Rosanda gained some self-control as he talked. 'Oh, my, oh, my,' she wheezed, 'you unbelievable, wonderful men.'
An ear-piercing trill slashed across her voice. The escapers looked behind them. At the entrance to the house stood a thickset middle-aged person in the scarlet robe of a ranking priest of Ils. He held a pipe to his mouth and blew. 'Hazroah!' Rosanda shrilled. 'The ringleader!'
'The High Flamen -' Danlis began.
A rush in the air interrupted. Cappen flung his vision skyward and knew the nightmare was true. The sikkintair was descending. Hazroah had summoned it.
'Why, you son of a bitch!' Jamie roared. Still well behind the rest, he lifted his spear, brought it back, flung it with his whole strength and weight. The point went home in Hazroah's breast. Ribs did not stop it. He spouted blood, crumpled, and spouted no more. The shaft quivered above his body.
But the sikkintair's vast wings eclipsed the sun. Jamie rejoined his band and plucked the second spear from Cappen's fingers. 'Hurry on, lad/he ordered. 'Get them to safety.'
'Leave you? No!' protested his comrade. Jamie spat an oath. 'Do you want the whole faring to've gone for naught? Hurry, I said!'
Danlis tugged at Cappen's sleeve. 'He's right. The state requires our testimony.'
Cappen stumbled onward. From time to time he glanced back. In the shadow of the wings, Jamie's hair blazed. He stood foursquare, spear grasped as a huntsman does. Agape, the Flying Knife rushed down upon him. Jamie thrust straight between those jaws, and twisted.
The monster let out a sawtoothed shriek. Its wings threshed, made thundercrack, it swooped by, a foot raked. Jamie had his claymore out. He parried the blow.
The sikkintair rose. The shaft waggled from its throat. It spread great ebon membranes, looped, and came back earthward. Its claws were before it. Air whirred behind.
Jamie stood his ground, sword in right hand, knife in left. As the talons smote, he fended them off with the dirk. Blood sprang from his thigh, but his byrnie took most of the edged sweep. And his sword hewed. The sikkintair ululated again. It tried to ascend, and couldn't.
Jamie had crippled its left wing. It landed - Cappen felt the impact through soles and bones - and hitched itself towards him. From around the spear came a geyser hiss.

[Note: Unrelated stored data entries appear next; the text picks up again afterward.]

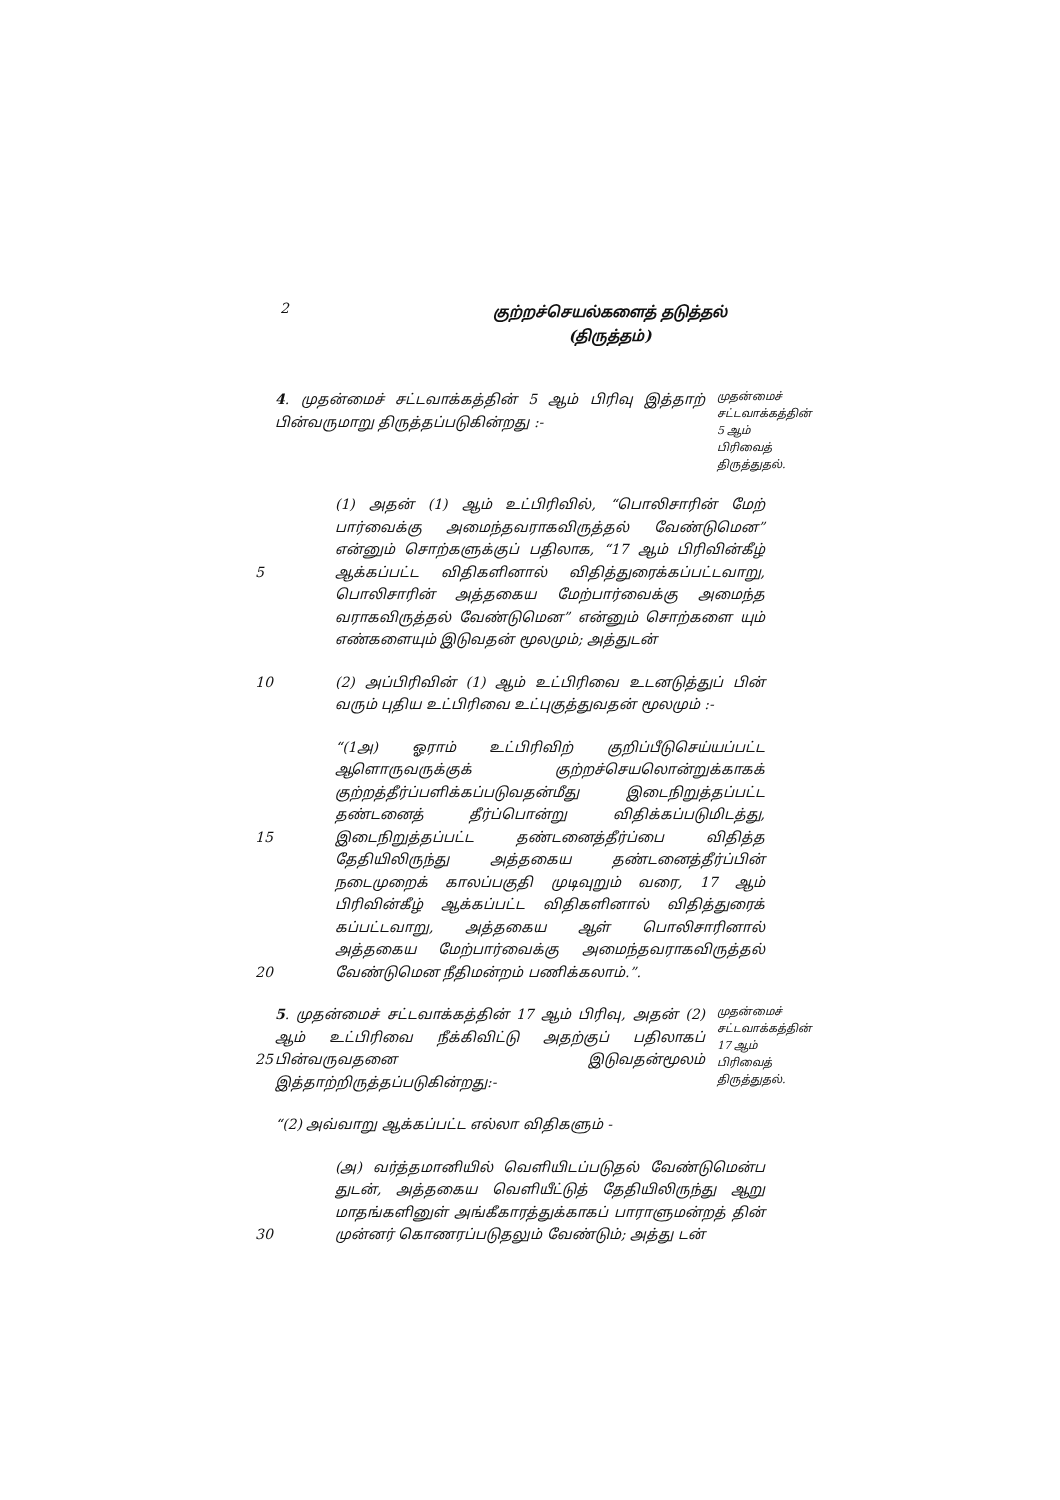2
குற்றச்செயல்களைத் தடுத்தல்
(திருத்தம்)
4. முதன்மைச் சட்டவாக்கத்தின் 5 ஆம் பிரிவு இத்தாற் பின்வருமாறு திருத்தப்படுகின்றது :-
முதன்மைச் சட்டவாக்கத்தின் 5 ஆம் பிரிவைத் திருத்துதல்.
5 (1) அதன் (1) ஆம் உட்பிரிவில், “பொலிசாரின் மேற் பார்வைக்கு அமைந்தவராகவிருத்தல் வேண்டுமென” என்னும் சொற்களுக்குப் பதிலாக, “17 ஆம் பிரிவின்கீழ் ஆக்கப்பட்ட விதிகளினால் விதித்துரைக்கப்பட்டவாறு, பொலிசாரின் அத்தகைய மேற்பார்வைக்கு அமைந்த வராகவிருத்தல் வேண்டுமென” என்னும் சொற்களை யும் எண்களையும் இடுவதன் மூலமும்; அத்துடன்
10 (2) அப்பிரிவின் (1) ஆம் உட்பிரிவை உடனடுத்துப் பின் வரும் புதிய உட்பிரிவை உட்புகுத்துவதன் மூலமும் :-
15
20
“(1அ) ஓராம் உட்பிரிவிற் குறிப்பீடுசெய்யப்பட்ட ஆளொருவருக்குக் குற்றச்செயலொன்றுக்காகக் குற்றத்தீர்ப்பளிக்கப்படுவதன்மீது இடைநிறுத்தப்பட்ட தண்டனைத் தீர்ப்பொன்று விதிக்கப்படுமிடத்து, இடைநிறுத்தப்பட்ட தண்டனைத்தீர்ப்பை விதித்த தேதியிலிருந்து அத்தகைய தண்டனைத்தீர்ப்பின் நடைமுறைக் காலப்பகுதி முடிவுறும் வரை, 17 ஆம் பிரிவின்கீழ் ஆக்கப்பட்ட விதிகளினால் விதித்துரைக் கப்பட்டவாறு, அத்தகைய ஆள் பொலிசாரினால் அத்தகைய மேற்பார்வைக்கு அமைந்தவராகவிருத்தல் வேண்டுமென நீதிமன்றம் பணிக்கலாம்.”.
25 5. முதன்மைச் சட்டவாக்கத்தின் 17 ஆம் பிரிவு, அதன் (2) ஆம் உட்பிரிவை நீக்கிவிட்டு அதற்குப் பதிலாகப் பின்வருவதனை இடுவதன்மூலம் இத்தாற்றிருத்தப்படுகின்றது:-
முதன்மைச் சட்டவாக்கத்தின் 17 ஆம் பிரிவைத் திருத்துதல்.
“(2) அவ்வாறு ஆக்கப்பட்ட எல்லா விதிகளும் -
30 (அ) வர்த்தமானியில் வெளியிடப்படுதல் வேண்டுமென்ப துடன், அத்தகைய வெளியீட்டுத் தேதியிலிருந்து ஆறு மாதங்களினுள் அங்கீகாரத்துக்காகப் பாராளுமன்றத் தின் முன்னர் கொணரப்படுதலும் வேண்டும்; அத்து டன்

Jamie held fast where he was. As fangs struck at him, he sidestepped, sprang back, and threw his shoulders against the shaft. Leverage swung jaws aside. He glided by the neck towards the forequarters. Both of his blades attacked the spine.
Cappen and the women hastened on.
They were almost at the pergola when footfalls drew his eyes rearwards. Jamie loped at an overtaking pace. Behind him, the sikkintair lay in a heap.
The redhead pulled alongside. 'Hai, what a fight!' he panted. 'Thanks for this journey, friend! A drinking bout's worth of thanks!'
They mounted the death-defiled stairs. Cappen peered across miles. Wings beat in heaven, from the direction of the mountains. Horror stabbed his guts. 'Look!' He could barely croak.
Jamie squinted. 'More of them,' he said. 'A score, maybe. We can't cope with so many. An-army couldn't.'
'That whistle was heard farther away than mortals would hear,' Danlis added starkly.
'What do we linger for?' Rosanda wailed. 'Come, take us home!'
'And the sikkintairs follow?' Jamie retorted. 'No. I've my lassies, and kinfolk, and -' He moved to stand before the parchment. Edged metal dripped in his hands; red lay splashed across helm, ringmail, clothing, face. His grin broke forth, wry. 'A spaewife once told me I'd die on the far side of strangeness. I'll wager she didn't know her own strength.'
'You assume that the mission of the beasts is to destroy us, and when that is done they will return to their lairs.' The tone Danlis used might have served for a remark about the weather.